Ah ulan zine sen ne bicim bir kadinsin lan. Ne bok yiyecem ben simdi ne senle yapabilirim nede sensin diye gecirip ic cekiyordum. Cok ic cekmis olacaktim ki döndü " sen hayirdir öf möf cok isteksizsen ben taksi ile gelebilirdim yani böyle seyler yapmana gerek yok" demisti. Ulan bu kadin mal yaw " sen ne bos beles bir insansin zine ? Birseye icerledim belki amina koyim yaw ne lanet bir gün " diye bagirmistim.

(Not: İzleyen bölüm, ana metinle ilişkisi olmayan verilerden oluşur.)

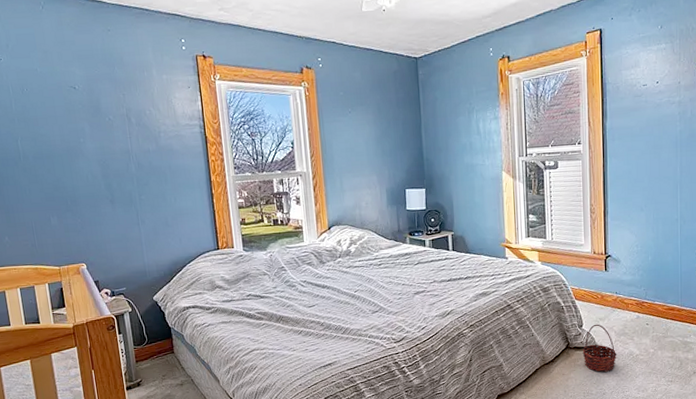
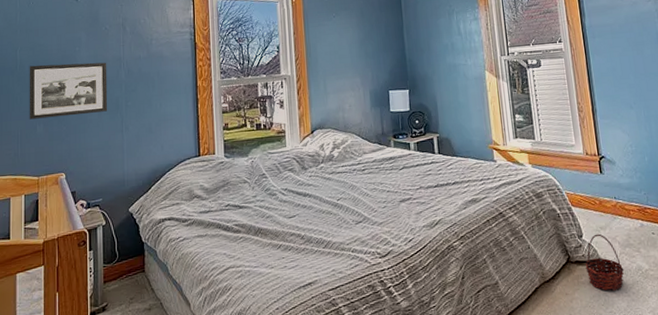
picture frame: none [33,154,122,211] -> present [29,62,108,120]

Aslinda bakarsaniz tirsmisti bi firladi sonra istifini bozmadan " laflafini bil ne bicim konusuyorsun sen benimle"
" ben agayim istedigim gibi konusurum sana mi sorucam lan " diye kükremistim resmen
" aga küfür eder diye bir kural mi var asiretin emri midir bu yoksa ? "

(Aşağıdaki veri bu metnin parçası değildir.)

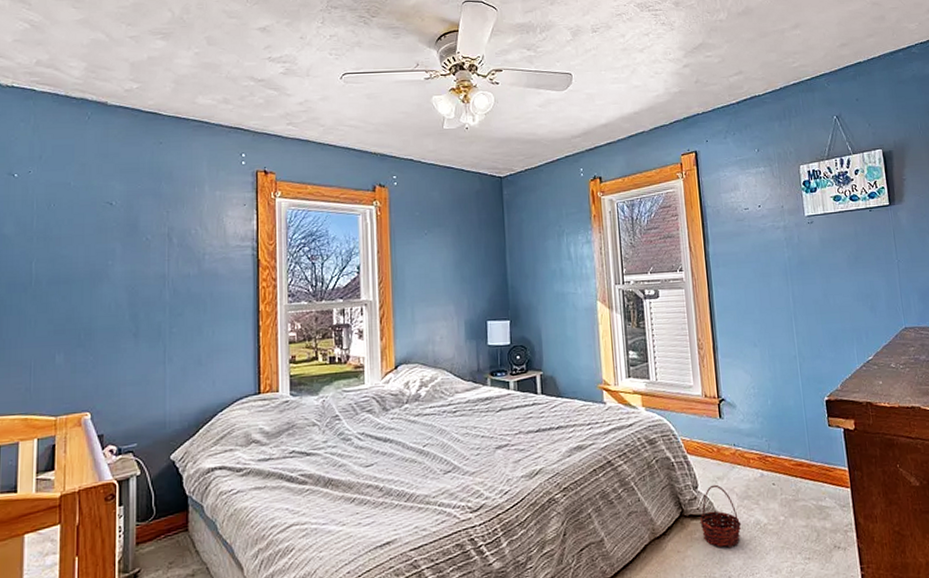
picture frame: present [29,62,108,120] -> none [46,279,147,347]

Resmen beni tahrik etmeye calisiyordu seytan.
Ona sert bir bakis atmistim anlamis olacak ki usulen cama dogru döndü.
Arabadan inerken morozlanıyordu la havle diyip bir hışımla kucağıma aldım ufak çapta bir çığlık atmış ve hrmen susmuştu. Kollarını boynuma dolamak zorunda kalmıştı. Göz göze geldiğimizde konağın kapısı açılmış en olmadık kişi kapıyı açmıştı..

Dilber'den...

Mirhan ağa geldi dediklerinde hemen kapıya koştum. Zine'yi çok merak ediyordum. Konağın kapısına varıp bir hışımla açtığımda gördüğüm manzarayla yerle bir olmuştum.

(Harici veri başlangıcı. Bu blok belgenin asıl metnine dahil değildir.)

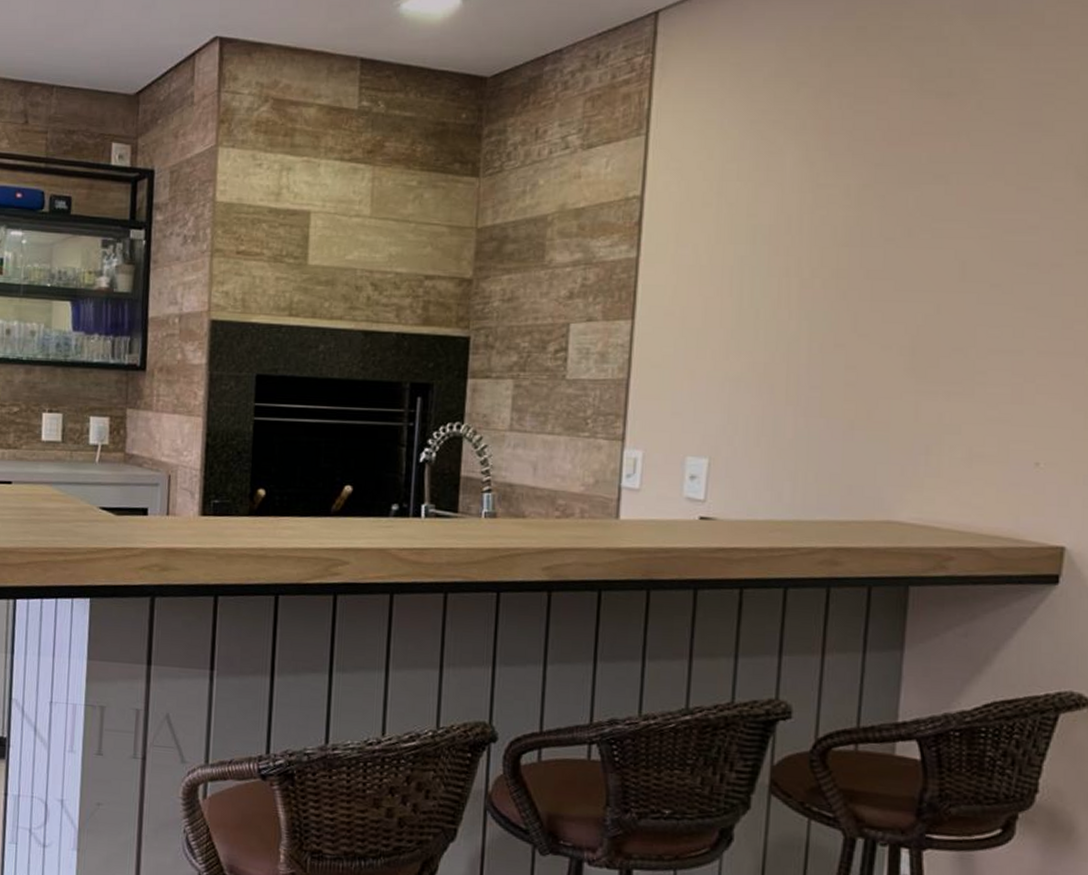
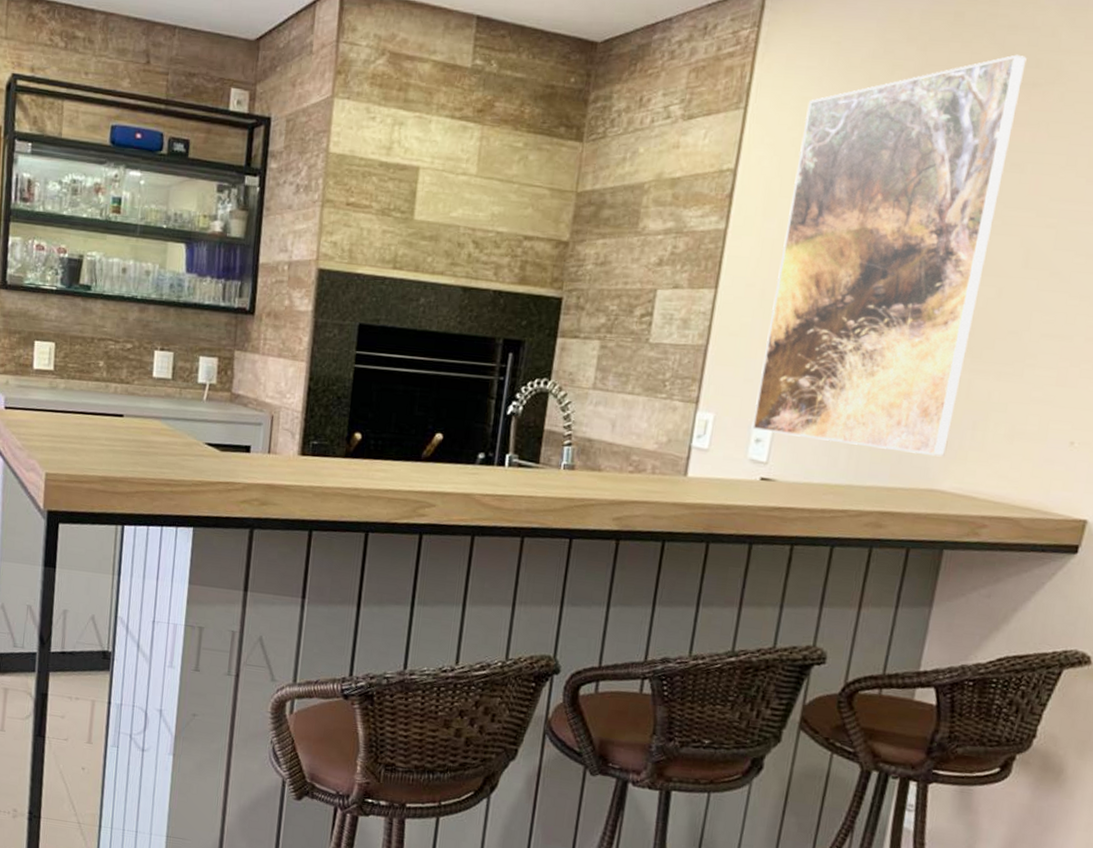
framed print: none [684,65,938,486] -> present [751,54,1027,457]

Mirhan zine'yi kucağına almış zine ise kollarını boynuna dolamıştı. En acısı ise birbirlerinin gözlerine derin derin bakıyorlardı daha kötüsü benim kapıyı açtığımı fark etmemişlerdi bile. Ta ki ben " hoş geldiniz " diyip zor da olsa yüzüme eklediğim tebessümü sunarak.
İkiside afallamış bana bakmış sonra kısa bir süre tekrar göz göze gelmişlerdi. Zine kollarını salmış aşağı inmeye çalıştığında mirhan " zine yürümekte zorlanıyor yol ver de odasına götüreyim dilberim " demişti. Usulen kafamı sallayıp yol vermiş konağın kapısını kapamış arkalarından ise baka kalmıştım.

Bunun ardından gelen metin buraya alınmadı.